*TASKS TO CARRY OUT*:
**A.** In the Am Law 100 analysis below, by what percentage did equity partner headcounts across the top 100 firms fall?
**B.** Pick up the Am Law 100 analysis below after its last paragraph and continue it.

*DOCUMENT SECTION*:
((

Key Takeaways
- The 4.4% demand growth peak in July 2025 is an aggregate figure dominated by the top 20 firms; Citi Hildebrandt's own data shows only half of the lower Am Law 100 cohort reported any demand growth at all.
- Kirkland & Ellis hit $10.56 billion in revenue with $11.1 million PEP in 2025, while equity partner headcounts across the top 100 fell 2.1% — profits are concentrating among fewer hands at fewer firms.
- Mid-tier firms' 2025 demand growth was primarily overflow from GC rate-shopping, not organic relationship wins, making it structurally fragile ahead of a projected mid-2026 demand softening.
- Nearly 1 in 3 legal departments plans to consolidate outside counsel panels, and those reductions eliminate mid-tier redundancies before they touch elite firm relationships.
- Benchmarking against Am Law 100 averages now actively distorts strategic planning for firms outside the top 20; the only meaningful benchmark is a firm's direct competitive peer set.
The headline from Citi Hildebrandt's 2026 Client Advisory sounds unambiguously positive: demand peaked at 4.4% in July 2025, the strongest single-month reading since 2021, and profits per lawyer across the Am Law 100 have risen 53.7% since 2019. This is the number circulating in managing partner presentations, firm retreats, and lateral recruitment pitches throughout 2026. It is also almost completely useless as a planning instrument for the roughly 80 firms outside Big Law's elite tier. The 4.4% peak is an aggregate figure. It doesn't distinguish between Kirkland & Ellis posting $10.56 billion in revenue on 20% year-on-year growth and a 200-lawyer regional firm watching its outside counsel panel shrink. When a handful of firms at the top of the market are doing the heavy lifting in any demand surge, the average tells you where the wealth went, not where the market is heading.
The Aggregate Lie: Why Am Law 100 Averages Hide More Than They Reveal
Statistical averages work when the underlying distribution is roughly normal. The Am Law 100 profit distribution is log-skewed toward the top, with an accelerating gap between the elite tier and everyone else.
Consider what the 53.7% profits-per-lawyer figure actually contains. Kirkland's profits per equity partner now stand at $11.1 million, representing 80% PEP growth since 2020 alone, according to LawFuel's analysis of the 2026 rankings. Wachtell, Lipton clocks in at $9.036 million; Davis Polk at $7.8 million; Simpson Thacher at $7.664 million. The twentieth-ranked firm clears roughly $4.9 million. Move to the 50th firm and the figures drop materially. Average all of those together and you get a headline that accurately represents no single firm's experience.

))

*GIVEN INFORMATION*:

((

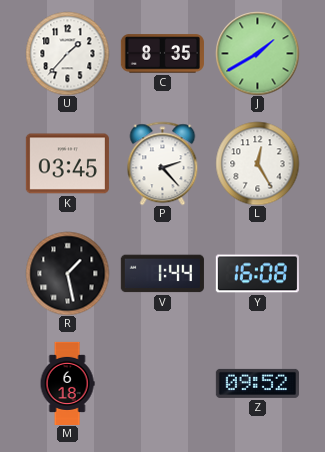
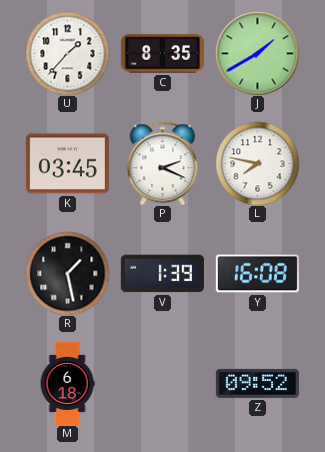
P: 2:23 -> 2:19
L: 12:25 -> 7:47
V: 1:44 -> 1:39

))

*OUTPUTS*:
**A.** 2.1%

**B.**
The Citi Hildebrandt data makes this explicit for those willing to read past the summary: most firms in the top 25 group reported demand growth in 2025, while only about half of firms in the second group reported the same. That finding is not a footnote. It is the central fact of the current legal market, buried beneath the aggregate that most firm leaders will absorb and misapply.
Mapping the Divide: How the Top 20 Firms Are Capturing Disproportionate Demand Growth
The mechanism driving profit concentration is not mysterious. It is the compounding product of advantages in rate-setting, talent acquisition, and institutional client relationships, all of which favor firms that were already dominant.
When the M&A and private equity deal environment heated up in the second half of 2025, the complex transactional work did not distribute proportionally across the market. It concentrated at firms with the deepest corporate client relationships, the largest cross-border capabilities, and the brand signal that justifies billing rates north of $1,500 per hour for senior partners. Kirkland becoming the first law firm in history to crack $10 billion in annual revenue is not an isolated data point; it is evidence of a structural concentration that the 4.4% headline actively obscures.
The Attorney at Work analysis of the 2026 State of the US Legal Market report provides the clearest articulation of the split: midsize firms surged to nearly 5% demand growth in the latter half of 2025, while the Am Law 100 as a group couldn't crack 2%. Those two figures, sitting in the same report, describe two entirely different markets. The aggregate average of them describes neither.
The Compounding Effect: How Elite Firm Advantages Become Self-Reinforcing
The gap between the top 20 and the rest is not just wide; it is widening faster with each cycle, because the advantages of scale compound in both directions.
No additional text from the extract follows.